**Input for this task**:

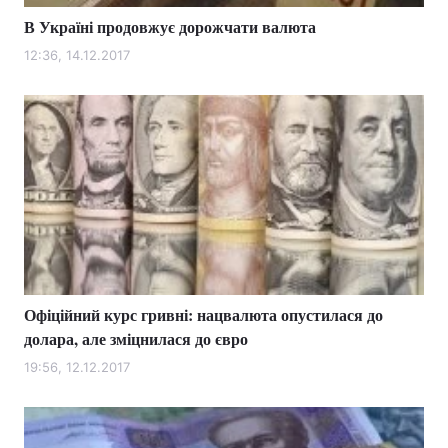
В Україні продовжує дорожчати валюта
12:36, 14.12.2017
Офіційний курс гривні: нацвалюта опустилася до
долара, але зміцнилася до євро
19:56, 12.12.2017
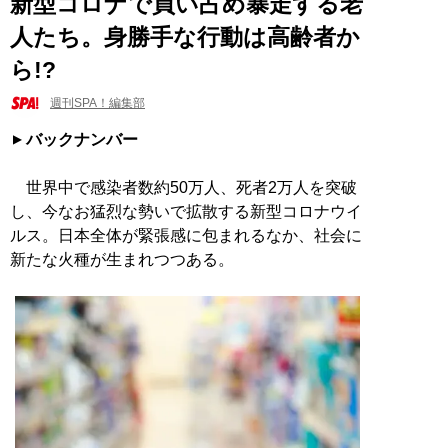
新型コロナで買い占め暴走する老
人たち。身勝手な行動は高齢者か
ら!?
週刊SPA！編集部
バックナンバー
世界中で感染者数約50万人、死者2万人を突破
し、今なお猛烈な勢いで拡散する新型コロナウイ
ルス。日本全体が緊張感に包まれるなか、社会に
新たな火種が生まれつつある。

**Job**:
An unchanged copy of the data, images excluded, is all that should be given.

**Answer to this problem**:
В Україні продовжує дорожчати валюта
12:36, 14.12.2017
Офіційний курс гривні: нацвалюта опустилася до
долара, але зміцнилася до євро
19:56, 12.12.2017
新型コロナで買い占め暴走する老
人たち。身勝手な行動は高齢者か
ら!?
週刊SPA！編集部
バックナンバー
世界中で感染者数約50万人、死者2万人を突破
し、今なお猛烈な勢いで拡散する新型コロナウイ
ルス。日本全体が緊張感に包まれるなか、社会に
新たな火種が生まれつつある。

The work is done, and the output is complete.